The play is called The Rope, and is said to be an adaptation of Diphilus' Wallet. I inquired among my friends for a copy of the Greek original, but was unable to find one; I must therefore judge the Latin without reference to its merits as a translation. It is full of wit, of course —all Plautus' work is—but I am afraid that some of the Latinized Greek jokes were above the heads of the audience. You should have heard them groan when the slave likened a storm to the ‘Alcmene of Euripides’! The very name of a Periclean author is enough to make them angry.
The plot is not very original—the usual recognition story, you know, which was so popular in New Comedy. An old Athenian, Daemones, is living in retirement on the coast near Cyrene. His long-lost daughter Palaestra has become the property of a bawd Labrax, who is carrying her away aboard ship from Cyrene to Sicily.
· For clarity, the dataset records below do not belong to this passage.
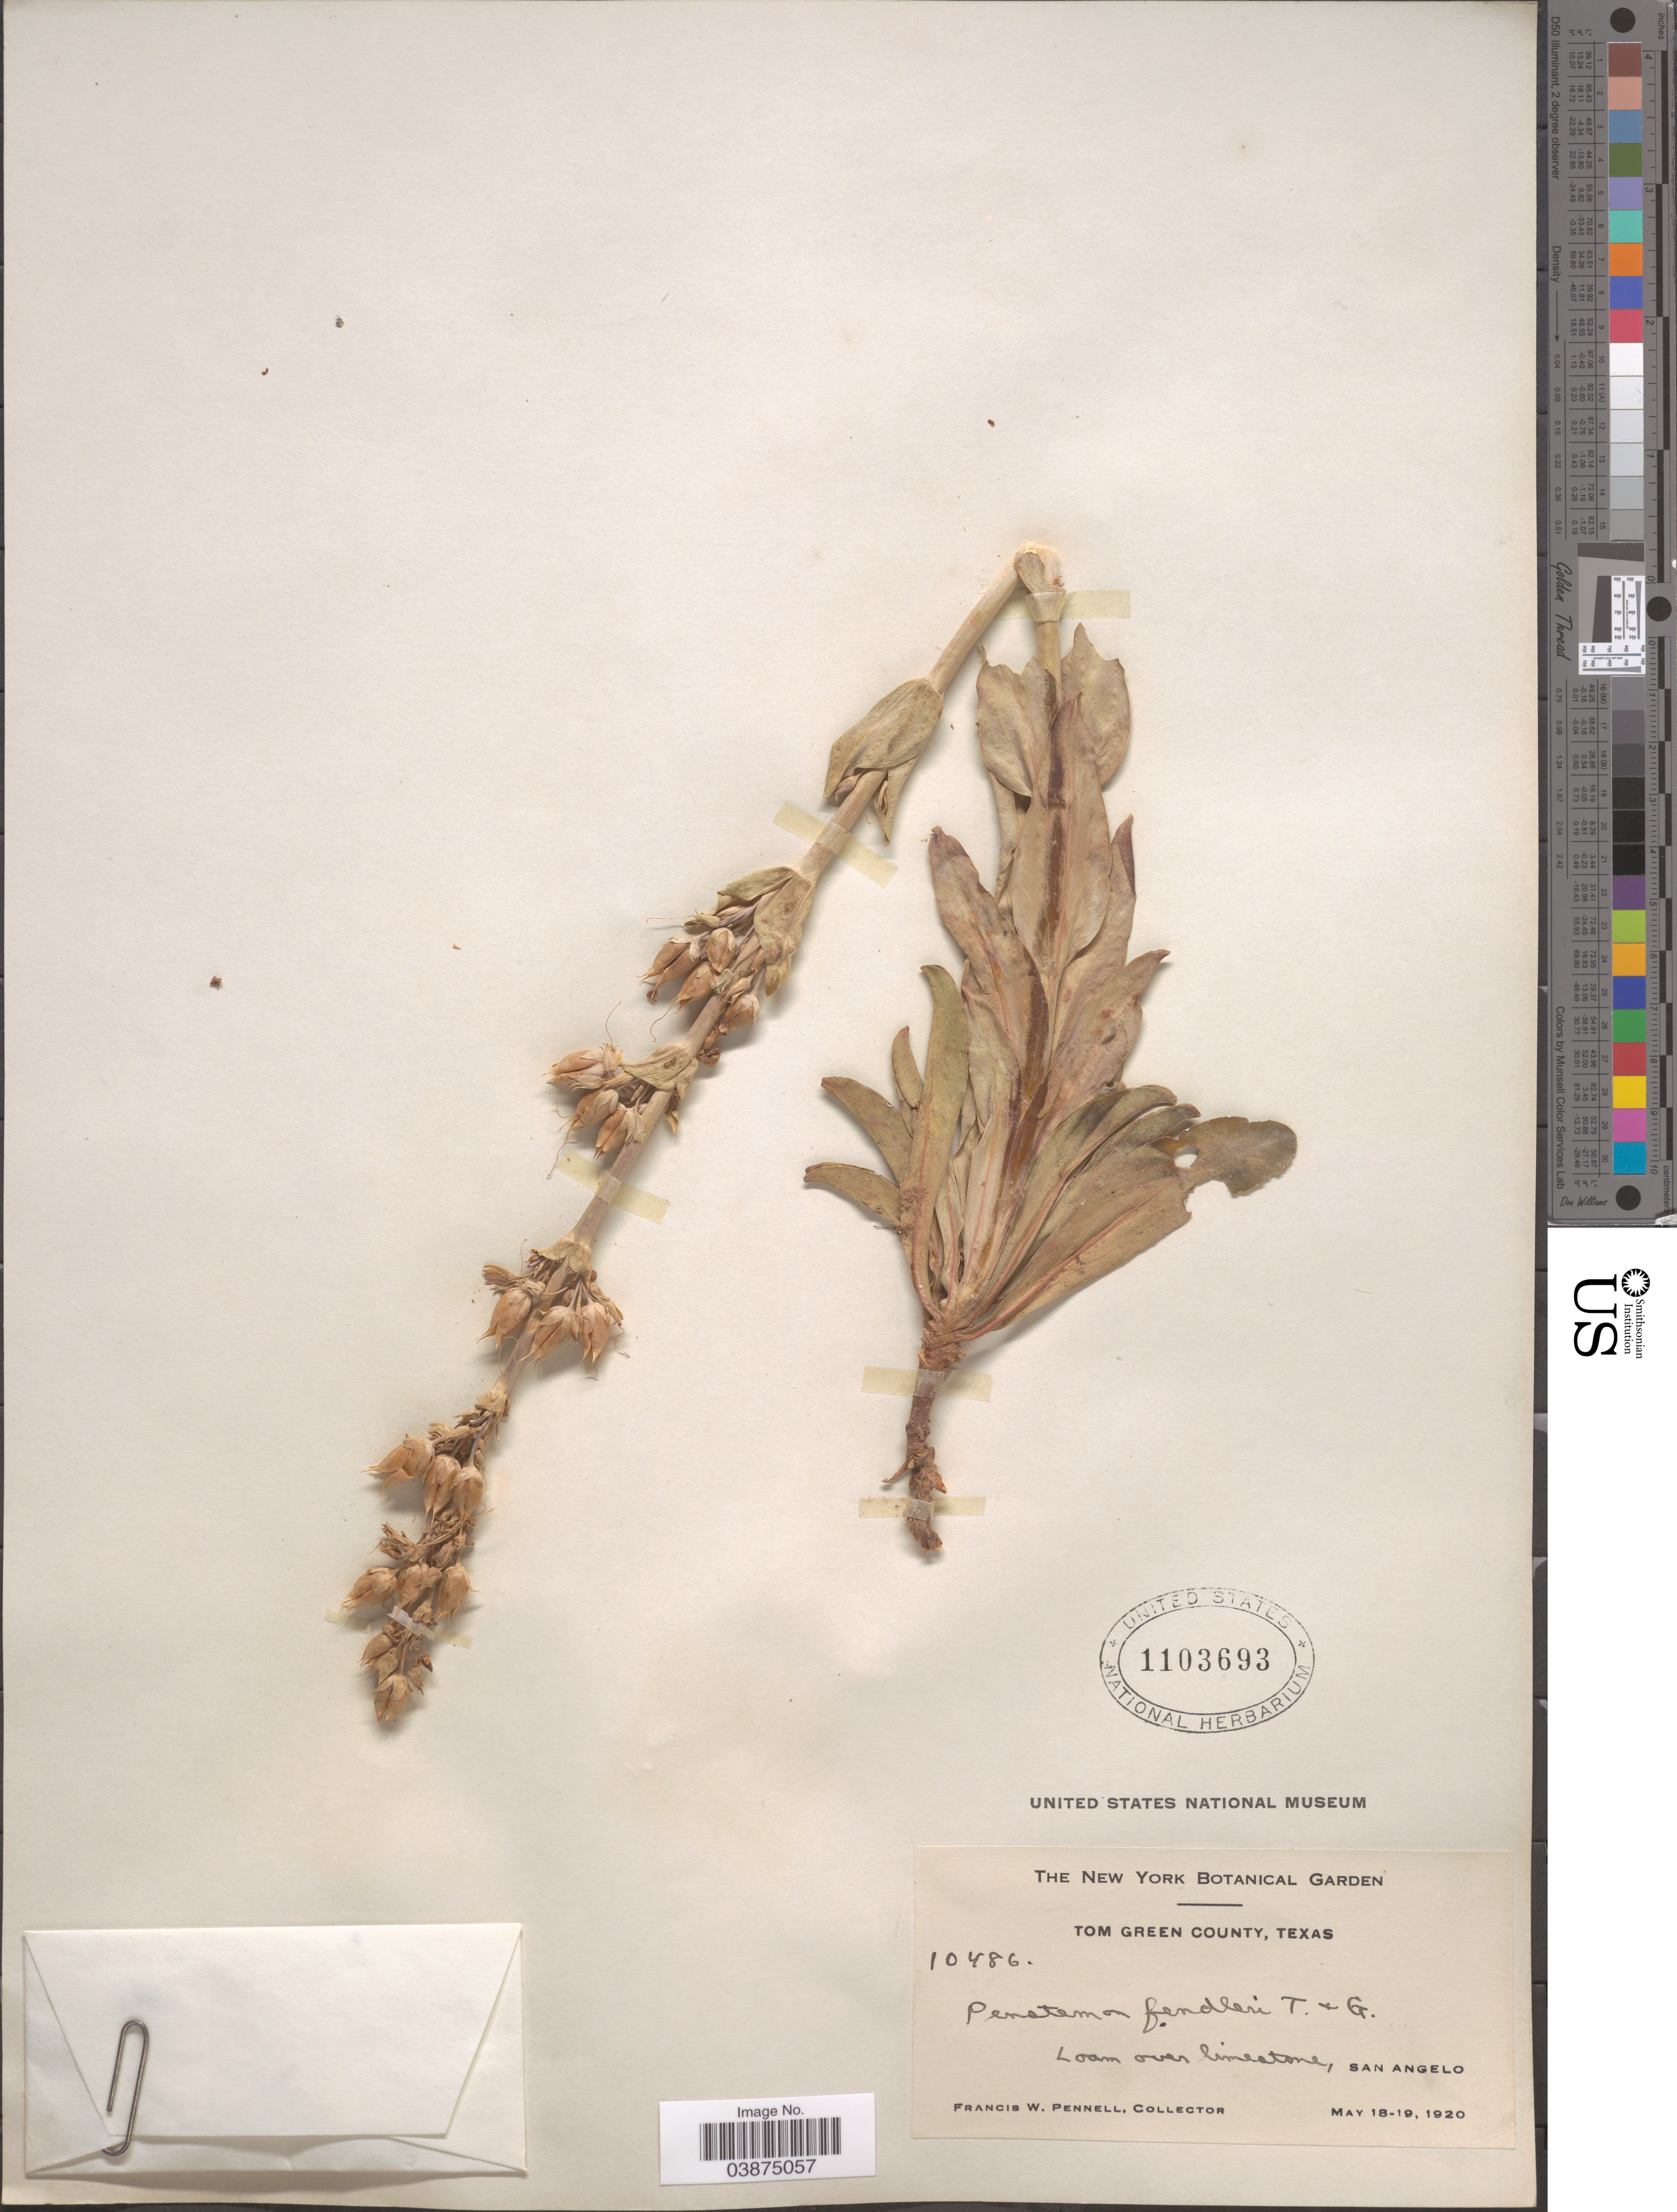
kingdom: Plantae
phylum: Tracheophyta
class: Magnoliopsida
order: Lamiales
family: Plantaginaceae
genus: Penstemon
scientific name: Penstemon fendleri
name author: Torr. & A. Gray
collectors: F. W. Pennell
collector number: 10486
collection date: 1920-05-18/1920-05-19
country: United States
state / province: Texas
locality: Tom Green County. San Angelo.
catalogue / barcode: US 1103693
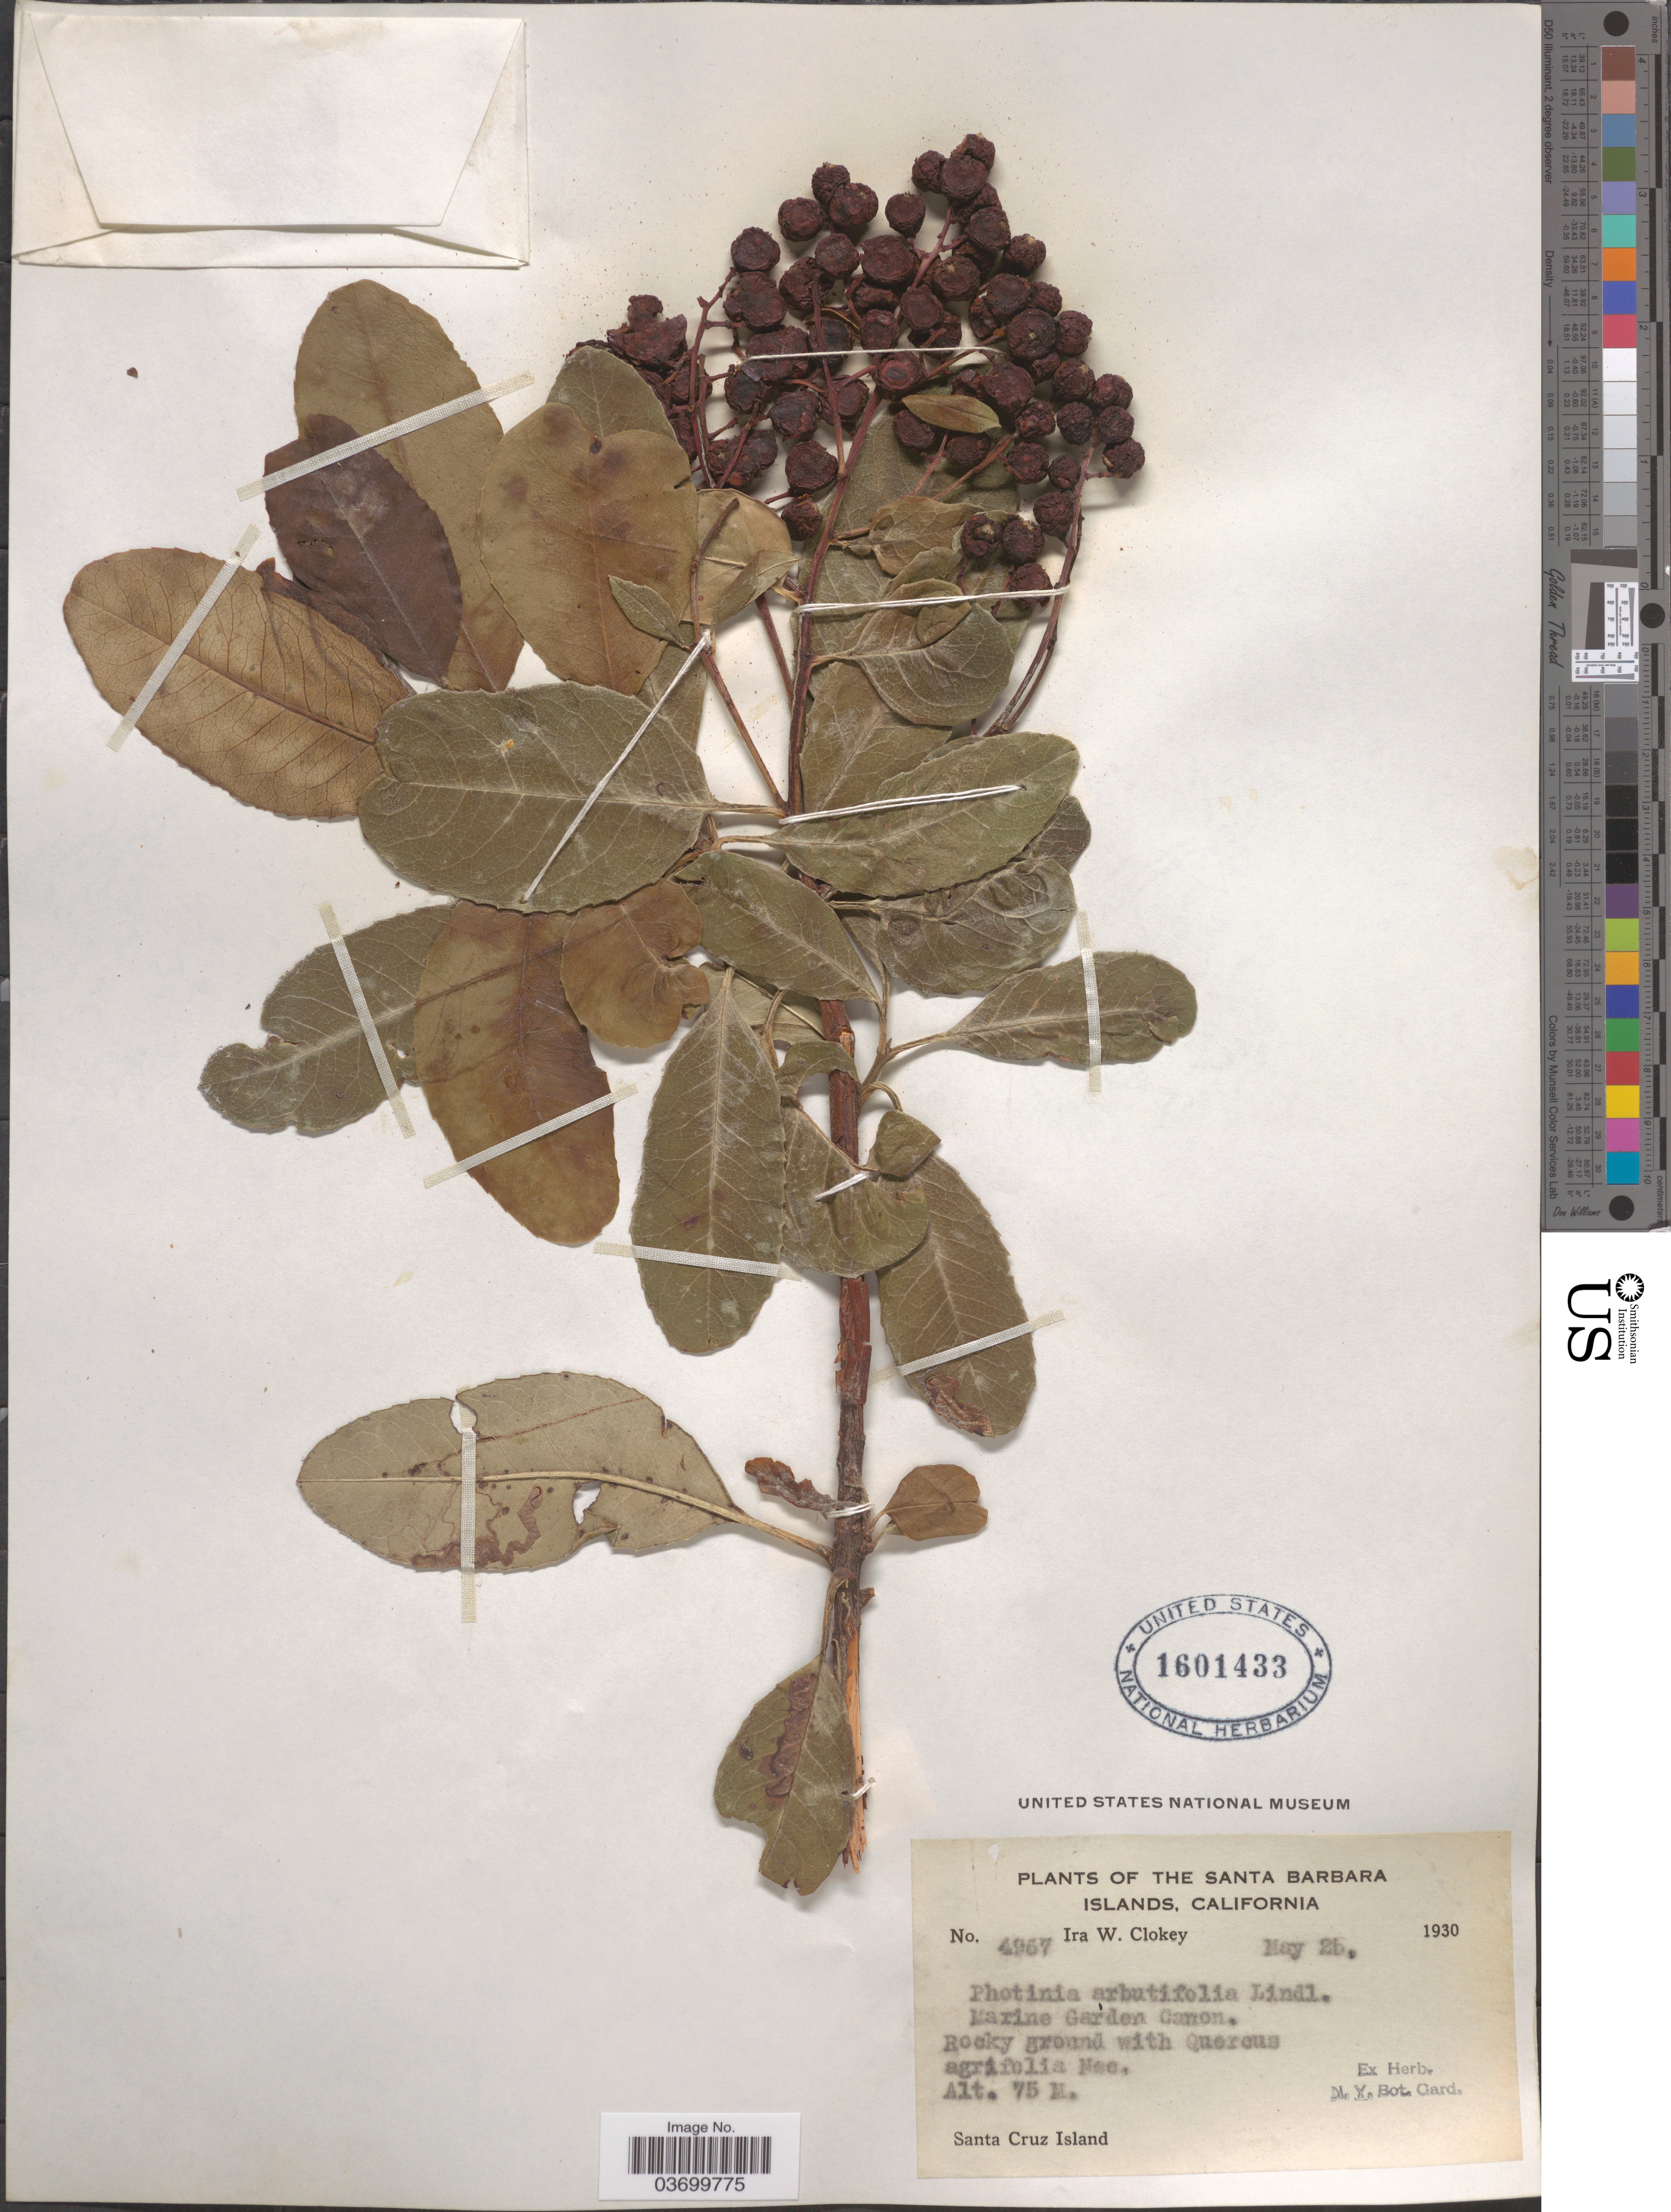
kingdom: Plantae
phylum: Tracheophyta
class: Magnoliopsida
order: Rosales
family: Rosaceae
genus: Heteromeles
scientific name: Heteromeles arbutifolia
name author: (Lindl.) Roemer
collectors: I. W. Clokey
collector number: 4967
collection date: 1930-05-26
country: United States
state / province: California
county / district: Santa Barbara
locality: The Santa Barbara Islands. Marina Garden Canon. Santa Cruz Island.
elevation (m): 75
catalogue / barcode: US 1601433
The ship, however, is wrecked within sight of Daemones' house, and the eventual wayvwpuns is carried out by means of certain tokens belonging to Palaestra. These are discovered in a basket which Daemones' slave, Gripus, salvages from the sea. I need hardly say, my dear Caecilius, that there is a great deal of by-play of one kind and another. There is a particularly funny scene in which Gripus quarrels with the bawd's slave, Trachalio, for the possession of the basket.